_Prompt_.
Please summarize the passage on reverse engineering and building software below in two sentences.

Begin Passage

Reverse Engineering Big and Unwieldy Things:
The first half of this project was reverse engineering how the original version on Zenphoton worked. I picked up a couple of tricks for reverse engineering large chunks of software.
I have found a notebook is essential for keeping track of your findings so far, and jotting down controlled examples of code. I personally find that a digital notebook is the best for software work. You can Copy and Paste code directly in and out of it, move it easily between computers, and carry it with you without it being heavy, no matter how big it gets. For this project I have been using Jupyter Notebook, which I can run from one of my servers inside my private intranet. For reverse engineering Jupyter's code execution features are not helpful, and the ability to add diagrams, and pictures would be useful. Jupyter is designed for scientific computing, this kind of work is a little out of it's comfort zone, but it works well enough.
It takes more dedication to keep taking notes as you switch from reverse engineering to building new code, but it pays off later when you're trying to debug the mess you've built. The thing about building from reverse engineered examples is that when you start you probably won't understand exactly how the thing you are building works. In my case this was particularly true of the collision algorithms used all over Zenphoton and now by Rustic-Zen, and I have tests that still fail due to an error in the algorithm I copied. I spent the best part of a week trying to debug this, and several pages from my paper notebook helped me reason about the geometry, and confirm the mistake was not in my implementation.
Building Big and Unwieldy Things:
This project was my first foray into working with a new development mindset: Tests! I have used tests on mature projects before, particularly at work. But I have always had trouble using them in my personal projects. As someone who does a lot of low level work, either with micro controllers or low level interfaces in PC's I have always felt like I needed to mock half the bloody earth (or at least the computer and its attached peripherals) to write a reasonable unit test.

End Passage
Begin Entries provided

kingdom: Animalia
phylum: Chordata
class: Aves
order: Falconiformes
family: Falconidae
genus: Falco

End Entries provided
Begin Entries provided

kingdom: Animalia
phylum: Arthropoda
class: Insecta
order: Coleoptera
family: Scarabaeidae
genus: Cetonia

End Entries provided

_Exercise output_.
Reverse engineering the original Zenphoton version showed the author that a notebook is essential, ideally a digital one such as Jupyter Notebook, which works well enough despite being designed for scientific computing. Keeping notes while building new code pays off in debugging: paper notes helped confirm that a collision-algorithm error came from the copied algorithm rather than the author's implementation, and this project was also the author's first venture into using tests in a personal project.